Reduction vs penetration: order is everything
There are four effects and they apply always in this order: (1) flat armor reduction, (2) percent reduction, (3) percent penetration, (4) flat penetration / lethality. The first two are *reduction* (carried by the attacker, but they lower the target’s armor for everyone); the last two are *penetration* (they only benefit you).
The crucial difference: reduction can push armor below 0 (and negative armor amplifies damage), but penetration never crosses 0 — if armor is already at 0 or less, your penetration does nothing extra. That’s why stacking penetration against a low- or no-armor target is wasted gold.

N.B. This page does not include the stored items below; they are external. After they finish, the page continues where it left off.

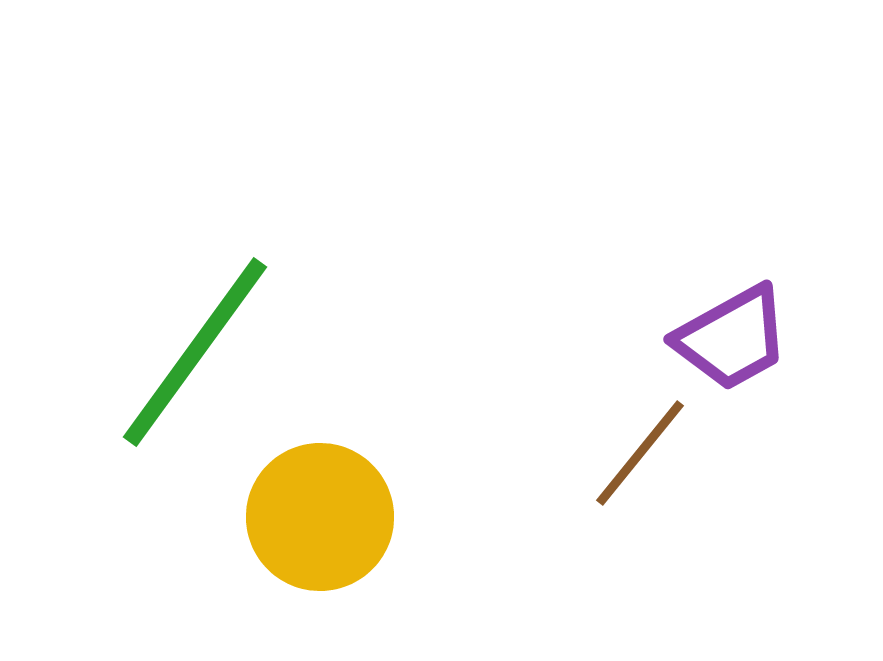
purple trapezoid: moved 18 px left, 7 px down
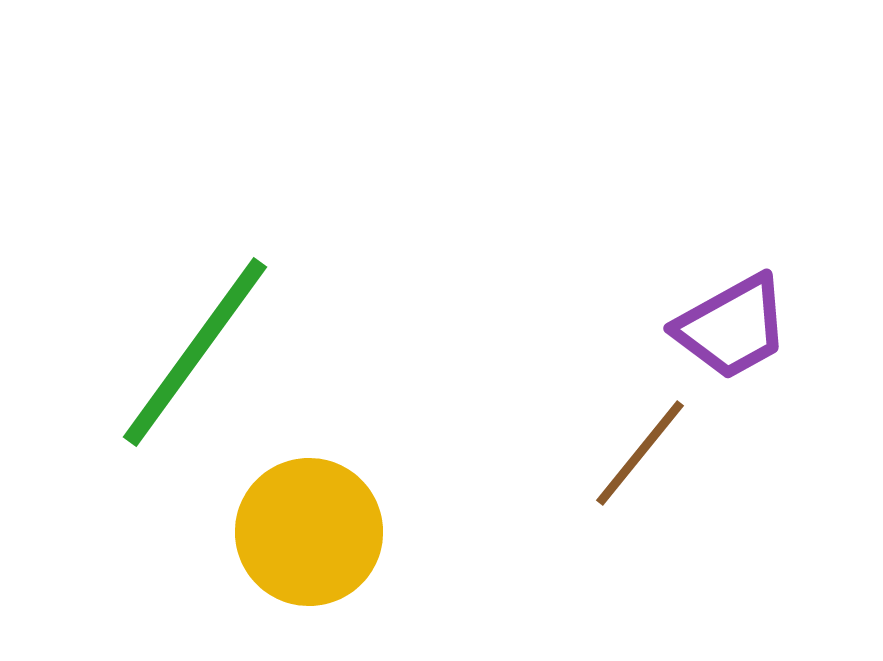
purple trapezoid: moved 11 px up
yellow circle: moved 11 px left, 15 px down
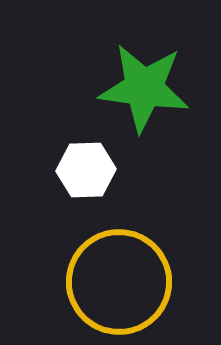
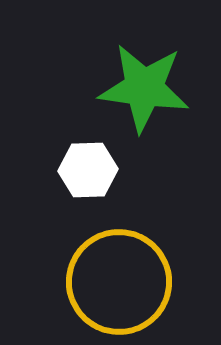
white hexagon: moved 2 px right
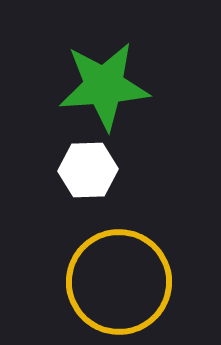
green star: moved 40 px left, 2 px up; rotated 12 degrees counterclockwise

Example: 100 armor, with 30% penetration and 10 lethality. First the 30%: 100 → 70. Then flat lethality: 70 − 10 = 60 effective armor. Order matters: early reductions could turn it negative, but as penetration they bottom out at 0.
| Effective armor | Damage taken (of 1000) | |
|---|---|---|
| No penetration | 100 | 500 |
| Last Whisper (18% pen) | 82 | 549 |
| Black Cleaver (30% red.) | 70 | 588 |
| Serrated Dirk (10 pen pl.) | 90 | 526 |
Computed with the engine (effectiveResist) on a target with 100 armor. Lethality scales with level.

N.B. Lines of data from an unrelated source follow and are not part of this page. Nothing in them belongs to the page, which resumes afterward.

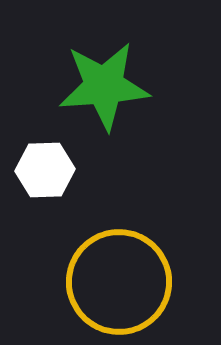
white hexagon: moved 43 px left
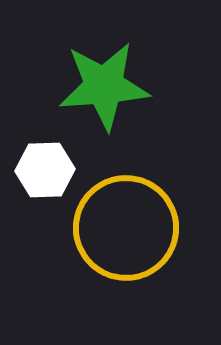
yellow circle: moved 7 px right, 54 px up
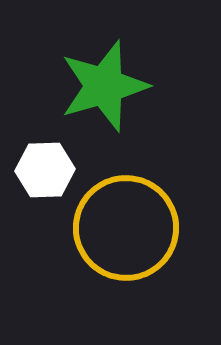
green star: rotated 12 degrees counterclockwise
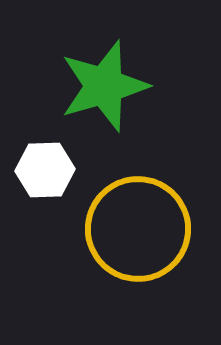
yellow circle: moved 12 px right, 1 px down
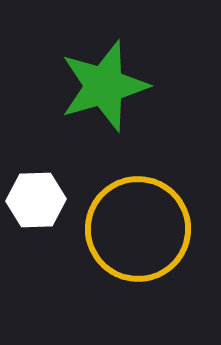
white hexagon: moved 9 px left, 30 px down
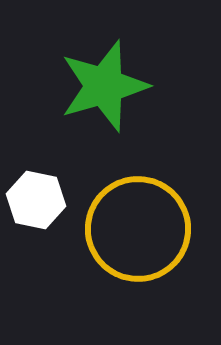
white hexagon: rotated 14 degrees clockwise
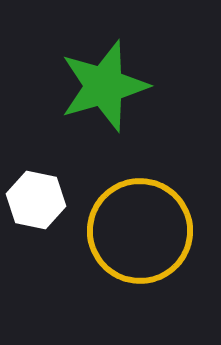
yellow circle: moved 2 px right, 2 px down
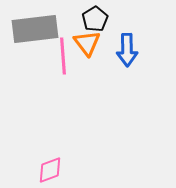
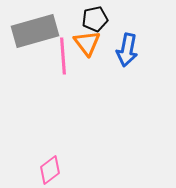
black pentagon: rotated 20 degrees clockwise
gray rectangle: moved 2 px down; rotated 9 degrees counterclockwise
blue arrow: rotated 12 degrees clockwise
pink diamond: rotated 16 degrees counterclockwise
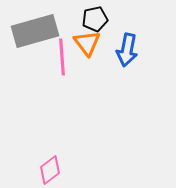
pink line: moved 1 px left, 1 px down
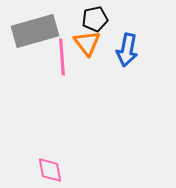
pink diamond: rotated 64 degrees counterclockwise
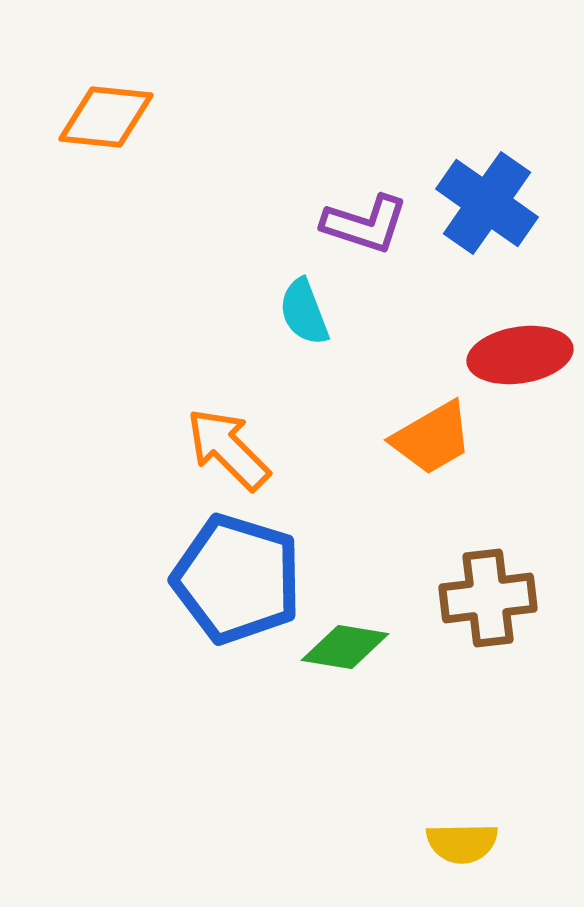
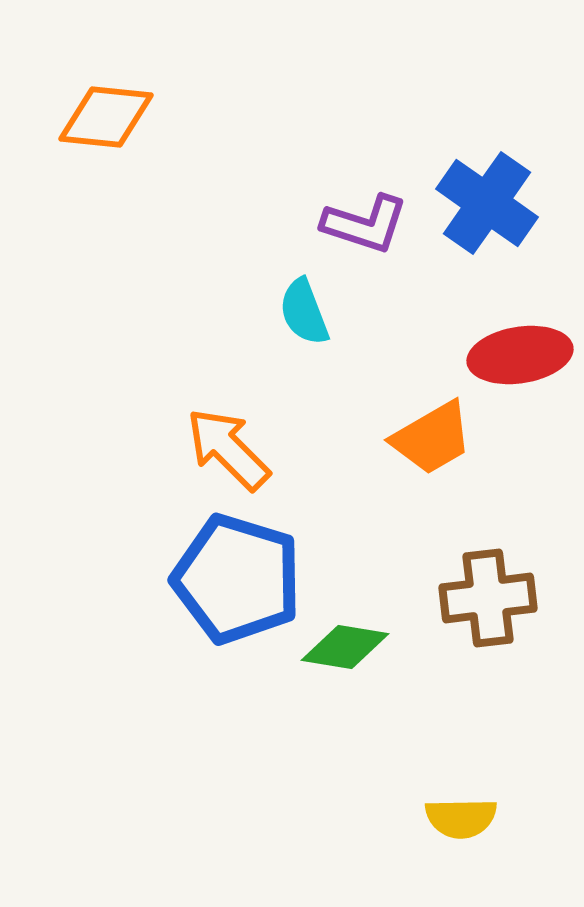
yellow semicircle: moved 1 px left, 25 px up
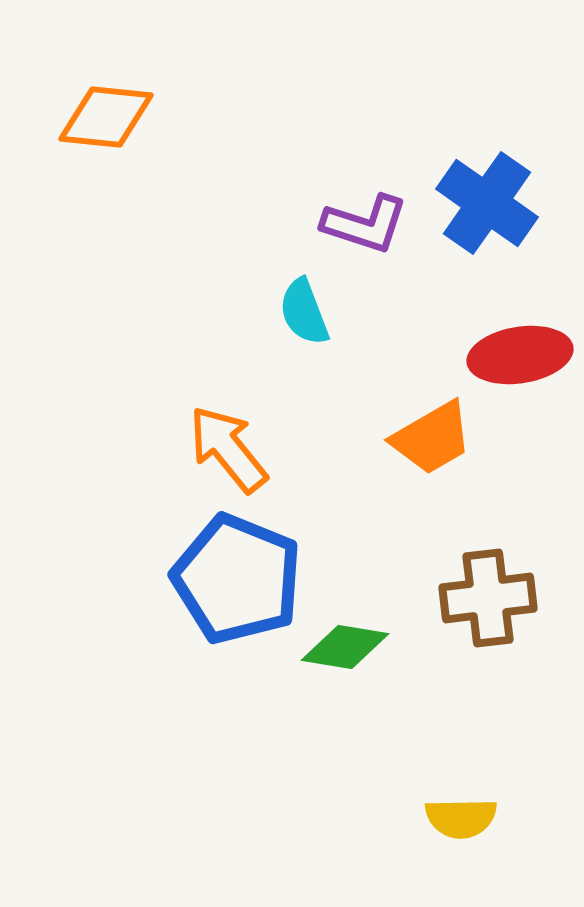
orange arrow: rotated 6 degrees clockwise
blue pentagon: rotated 5 degrees clockwise
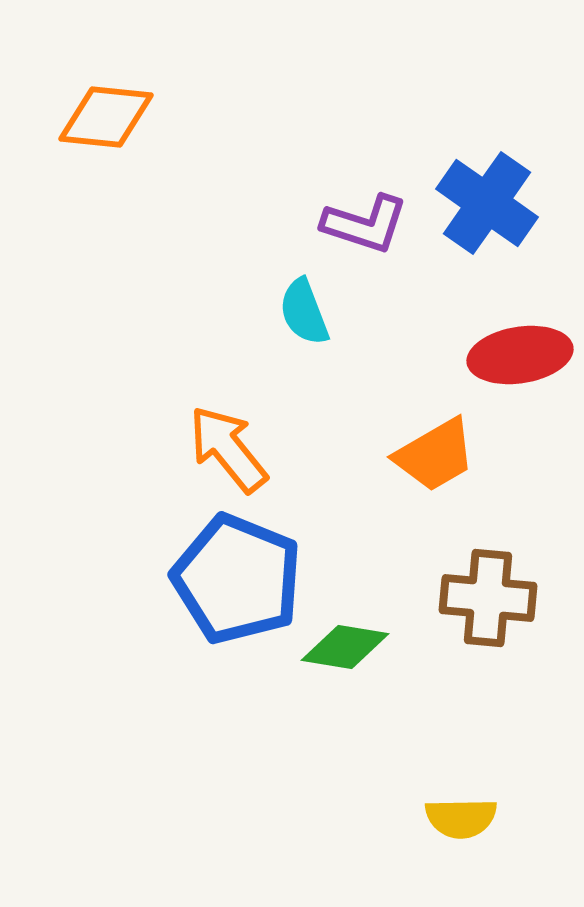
orange trapezoid: moved 3 px right, 17 px down
brown cross: rotated 12 degrees clockwise
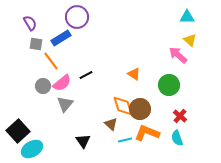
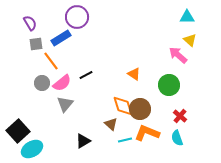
gray square: rotated 16 degrees counterclockwise
gray circle: moved 1 px left, 3 px up
black triangle: rotated 35 degrees clockwise
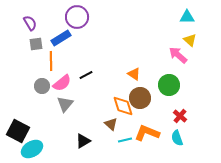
orange line: rotated 36 degrees clockwise
gray circle: moved 3 px down
brown circle: moved 11 px up
black square: rotated 20 degrees counterclockwise
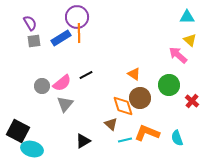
gray square: moved 2 px left, 3 px up
orange line: moved 28 px right, 28 px up
red cross: moved 12 px right, 15 px up
cyan ellipse: rotated 45 degrees clockwise
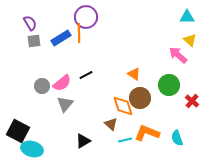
purple circle: moved 9 px right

Lethality (flat) vs percent penetration: against whom
The rule that defines everything: lethality (flat penetration) is better against LOW-armor targets, and percent penetration is better against HIGH-armor targets. There’s a crossover point and it almost always lands around a “normal” target’s armor.
The reason is simple: subtracting 18 armor from someone with 50 (a 36% cut) matters far more than subtracting it from a tank with 300 (barely 6%). Meanwhile, 35% penetration takes the same *proportion* from 50 as from 300 — but in absolute numbers it hits the tank much harder. That’s why lethality is the assassin item that hunts squishy carries, and percent penetration is the anti-tank item.
Since patch 14.1, lethality no longer scales with level: it gives 100% at all levels (1 lethality = 1 flat penetration). And because of the floor at 0, against a no-armor target lethality is “wasted” — don’t over-invest in pure-glass comps; it’s a matter of gold efficiency. The Mitigation Lab lets you plug in the target’s armor and see the exact crossover.
Damage the target takes (out of 1000) by its armor. Flat pen does more against low-armor targets; % pen pulls ahead against heavily armored ones. That’s why you pick based on the enemy: the lines cross.
Magic penetration: the same, for mages
Everything above applies the same to magic resistance, in two flavors: flat magic penetration (like Sorcerer’s Shoes or Torch/Shadowflame-type items) and percent magic penetration (the classic Void Staff). Same logic: flat shines against low-MR targets (most carries), percent against those who stack MR.
The order is the same too (reduction → % pen → flat pen) and penetration doesn’t take MR below 0 either. A mage build usually combines some baseline flat penetration (boots) and, if the enemy builds MR, adds percent penetration only then — buying it against a no-MR team is inefficient.
In practice: check the enemy comp before pen-stacking. If it’s four squishy carries, go flat; if there are a couple of tanks or everyone buys an MR item, go percent. Test your real build against different targets in the Build Lab and Versus.
Lethality ignores a flat amount of armor (shines against squishies); percent penetration ignores a fraction (shines against tanks). Pick by who you have to kill. Tap any to see its page.
FAQ
Lethality or percent penetration against a tank?
Percent penetration. Cutting a percentage off a high armor value (300+) removes far more armor in absolute terms than flat lethality, which barely dents it. Save lethality for hunting low-armor carries.
Does lethality scale with level?
Not anymore. Since patch 14.1, 1 lethality equals 1 flat armor penetration at all levels; before, it gave less at low levels. That’s why lethality is strong from minute one today.
Can penetration make armor negative?
No. Penetration (flat or percent) bottoms out at 0: against a no-armor target it does nothing extra. What can make it negative is armor REDUCTION (Black Cleaver-type effects), which applies earlier and amplifies damage when it crosses zero.